Da ich zurzeit ein Buch über das Wesen des Witzes und seine Zeitgebundenheit schreibe, kam mir auch der folgende Witz aus dem alten Österreich, oder auch dem alten Preußen, unter die Finger:

Da tätigt ein Chef einer kleinen Fabrik in der Provinz in Wien, oder auch in Berlin, einen besonders erfolgreichen Geschäftsabschluss und zieht danach gut gelaunt erst die Spendierhosen an und später wohl auch aus. Er schmeißt sich und seinem Prokuristen eine Runde Nachtklub, inklusive Damenprogramm bei rosa Schampus und im Separee. Als die beiden nach durchstürmter Nacht das Etablissement gemeinsam verlassen, sagt der Chef, inzwischen ernüchtert und verdrießlich geworden, zu seinem Prokuristen: "Also, ich weiß nicht. Meine Frau ist besser!" Worauf der Prokurist ihm in liebedienerischem Eifer zustimmt und sagt: "Viel besser! Viel besser!"

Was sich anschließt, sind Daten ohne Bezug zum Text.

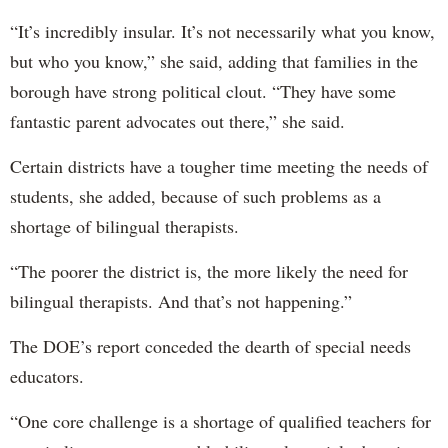
“It’s incredibly insular. It’s not necessarily what you know,
but who you know,” she said, adding that families in the
borough have strong political clout. “They have some
fantastic parent advocates out there,” she said.
Certain districts have a tougher time meeting the needs of
students, she added, because of such problems as a
shortage of bilingual therapists.
“The poorer the district is, the more likely the need for
bilingual therapists. And that’s not happening.”
The DOE’s report conceded the dearth of special needs
educators.
“One core challenge is a shortage of qualified teachers for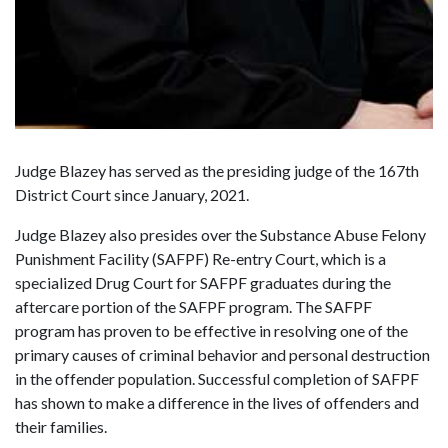
Judge Blazey has served as the presiding judge of the 167th
District Court since January, 2021.
Judge Blazey also presides over the Substance Abuse Felony
Punishment Facility (SAFPF) Re-entry Court, which is a
specialized Drug Court for SAFPF graduates during the
aftercare portion of the SAFPF program. The SAFPF
program has proven to be effective in resolving one of the
primary causes of criminal behavior and personal destruction
in the offender population. Successful completion of SAFPF
has shown to make a difference in the lives of offenders and
their families.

Dieser Witz geht wie ein Schrapnell nach zwei Seiten los, die Ergebenheit des Prokuristen erweist sich als blanke Unverfrorenheit, und ich dachte mir: Mein Gott, hat dieser Witz Patina angesetzt. Das gibt es doch alles gar nicht mehr. Ich erinnerte mich an Arthur Millers "Tod eines Handlungsreisenden" aus den 40er-Jahren, wo der Held Willy Loman, geschäftlich erfolglos, von seinen Söhnen in flagranti mit einer damals sogenannten "leichten Person" erwischt wurde.

Immer geht es um dasselbe. Die Geschäftsreise der erfolgreichen Vertreter ist kein Heimspiel, sondern im Gegenteil. Nun hat mich eine Geschäftsreise der Hamburg-Mannheimer daran erinnert, dass gestern auch heute und morgen ist, denn die Hamburg-Mannheimer hat erst im Jahr 2007 ihre erfolgreichsten 100 Mitarbeiter, die den Kunden Versicherungspolicen verkauften, zu einer Sause nach Budapest eingeladen. In die berühmte Therme des Gellert-Bades, Jugendstil pur, k.u.k.-Doppelmoral vom Feinsten. Dort waren den Herren 20 Prostituierte zu Diensten, die für geleistete Arbeit einen Stempel auf den Arm bekamen, um abrechnen zu können. Getränke und alles inklusive. Dabei herrschte eine Hackordnung, die noch am nackten Frauenkörper durch farbige Bänder ablesbar war. Weiß z. B. für die "Generäle". Der VW-Betriebsrat Hartz 6 lässt grüßen. Mir fällt dazu ein ebenfalls im Fin de Siècle ergrauter Scherz ein:

Fährt Graf Bobby nach Budapest und hat alle Koffer voller Butterbrote. Da sei zwar nichts zu verzollen, sagt der Grenzer: "Aber warum nehmen Sie die alle mit?" Darauf Graf Bobby: "Mein Freund, der Esterhazy, hat gesagt, in Budapest kannst a Frau für'n Butterbrot haben." Oder in Berlin für 'nen Appel und 'n Ei.

In der teuren Gegenwart winkt den Leistungsfähigen Schwitzbad mit Schampus.